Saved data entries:
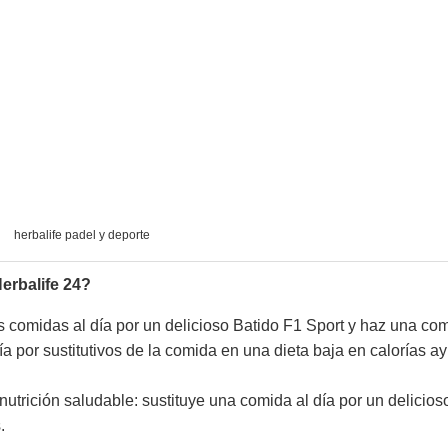
herbalife padel y deporte
erbalife 24?
dos comidas al día por un delicioso Batido F1 Sport y haz una co
día por sustitutivos de la comida en una dieta baja en calorías a
nutrición saludable: sustituye una comida al día por un delicios
.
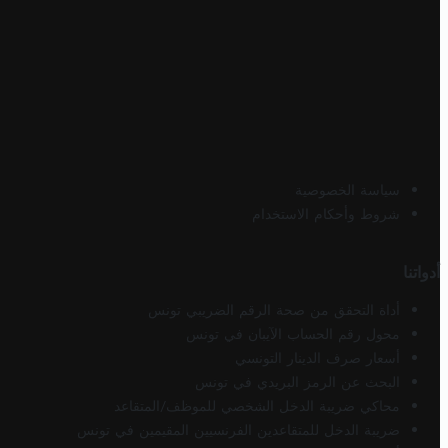
سياسة الخصوصية
شروط وأحكام الاستخدام
أدواتنا
أداة التحقق من صحة الرقم الضريبي تونس
محول رقم الحساب الآيبان في تونس
أسعار صرف الدينار التونسي
البحث عن الرمز البريدي في تونس
محاكي ضريبة الدخل الشخصي للموظف/المتقاعد
ضريبة الدخل للمتقاعدين الفرنسيين المقيمين في تونس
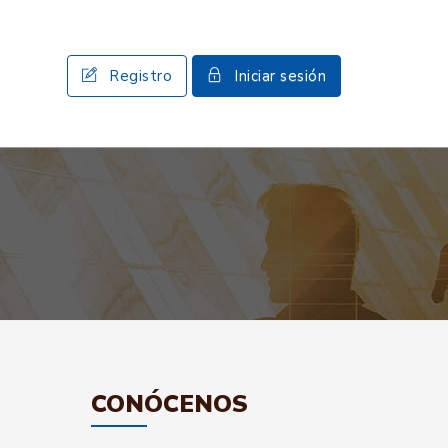
Registro
Iniciar sesión
CONÓCENOS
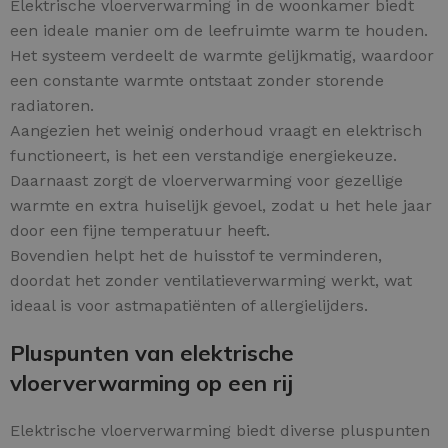
Elektrische vloerverwarming in de woonkamer biedt
een ideale manier om de leefruimte warm te houden.
Het systeem verdeelt de warmte gelijkmatig, waardoor
een constante warmte ontstaat zonder storende
radiatoren.
Aangezien het weinig onderhoud vraagt en elektrisch
functioneert, is het een verstandige energiekeuze.
Daarnaast zorgt de vloerverwarming voor gezellige
warmte en extra huiselijk gevoel, zodat u het hele jaar
door een fijne temperatuur heeft.
Bovendien helpt het de huisstof te verminderen,
doordat het zonder ventilatieverwarming werkt, wat
ideaal is voor astmapatiënten of allergielijders.
Pluspunten van elektrische
vloerverwarming op een rij
Elektrische vloerverwarming biedt diverse pluspunten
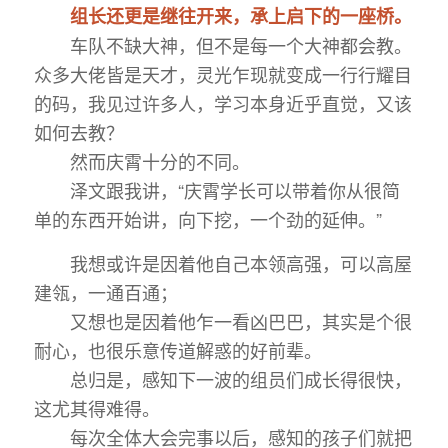
组长还更是继往开来，承上启下的一座桥。
车队不缺大神，但不是每一个大神都会教。
众多大佬皆是天才，灵光乍现就变成一行行耀目
的码，我见过许多人，学习本身近乎直觉，又该
如何去教？
然而庆霄十分的不同。
泽文跟我讲，“庆霄学长可以带着你从很简
单的东西开始讲，向下挖，一个劲的延伸。”
我想或许是因着他自己本领高强，可以高屋
建瓴，一通百通；
又想也是因着他乍一看凶巴巴，其实是个很
耐心，也很乐意传道解惑的好前辈。
总归是，感知下一波的组员们成长得很快，
这尤其得难得。
每次全体大会完事以后，感知的孩子们就把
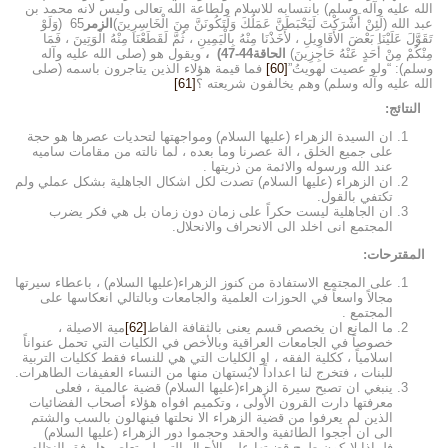
الله عليه وآله وسلم) بانتسابه للاسلام ولطاعة الله تعالى وليس لانه محمد بن
عبد الله (لَئِنْ أَشْرَكْتَ لَيَحْبَطَنَّ عَمَلُكَ وَلَتَكُونَنَّ مِنَ الْخَاسِرِينَ)
الزمر
65 (وَلَوْ
تَقَوَّلَ عَلَيْنَا بَعْضَ الأَقَاوِيلِ ، لأَخَذْنَا مِنْهُ بِالْيَمِينِ ، ثُمَّ لَقَطَعْنَا مِنْهُ الْوَتِينَ ، فَمَا
مِنْكُمْ مِنْ أَحَدٍ عَنْهُ حَاجِزِينَ)
الحاقة
44-47)
،
ويقول هو (صلى الله عليه وآله
وسلم): “ولو عصيت لهويتُ”
[60]
فما قيمة هؤلاء الذين يتاجرون باسمه (صلى
الله عليه وآله وسلم) وهم يخالفون شريعته ؟
[61]
النتائج:
ان السيدة الزهراء (عليها السلام) ومواجهتها لتحديات عصرها هو حجة
على جميع الخلق ، الة عصرنا وما بعده ، لما نالته من مقامات ساميه
عند الله ورسوله والائمة من ذريتها .
ان الزهراء (عليها السلام) تصدت لكل اشكال الجاهلية بشكل عملي ولم
تكتفي بالقول.
ان الجاهلية ليست حكراً على زمان دون زمان بل هي فكر يضرب
المجتمع انى اخلد الى الانحراف والانحلال.
المقترحات:
على المجتمع الاستفادة من كنوز الزهراء(عليها السلام) ، باعطاء سيرتها
مجالاً واسعاً في الحوزات العلمية والجامعات وبالتالي انعكاسها على
المجتمع .
ما المانع ان يخصص قسم يعنى بالثقافة الفاط
[62]
مية الاصيلة ،
خصوصاً في الجامعات العراقية وبالأخص في الكليات التي تحمل عنواناً
اسلامياً ، ككلية الفقه ، او الكليات التي هي للنساء فقط ككليات التربية
للبنات ، فتخرج لنا اعداداً لايُستهان منها من النساء العفيفات الطاهرات.
ينبغي ان تصبح سيرة الزهراء(عليها السلام) قضية عالمية ، فعلى
معرفتها دارت القرون الأولى ، وتكميم افواه هؤلاء أصحاب الفضائيات
الذين لم يعرفوا من قضية الزهراء الا نحلتها فينهالون بالسب والشتم
الى ان أججوا الطائفية والحقد وحجموا دور الزهراء (عليها السلام)
فلماذا لايكون طرح قضيتها على الأجيال التي لم تعاصرها وفق النظام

** Activity **
Copy, exactly and only, the lines above that begin with the one containing "ان السيدة الزهراء" and finish with the one containing "على المجتمع الاستفادة".

** Response to the exercise **
ان السيدة الزهراء (عليها السلام) ومواجهتها لتحديات عصرها هو حجة
على جميع الخلق ، الة عصرنا وما بعده ، لما نالته من مقامات ساميه
عند الله ورسوله والائمة من ذريتها .
ان الزهراء (عليها السلام) تصدت لكل اشكال الجاهلية بشكل عملي ولم
تكتفي بالقول.
ان الجاهلية ليست حكراً على زمان دون زمان بل هي فكر يضرب
المجتمع انى اخلد الى الانحراف والانحلال.
المقترحات:
على المجتمع الاستفادة من كنوز الزهراء(عليها السلام) ، باعطاء سيرتها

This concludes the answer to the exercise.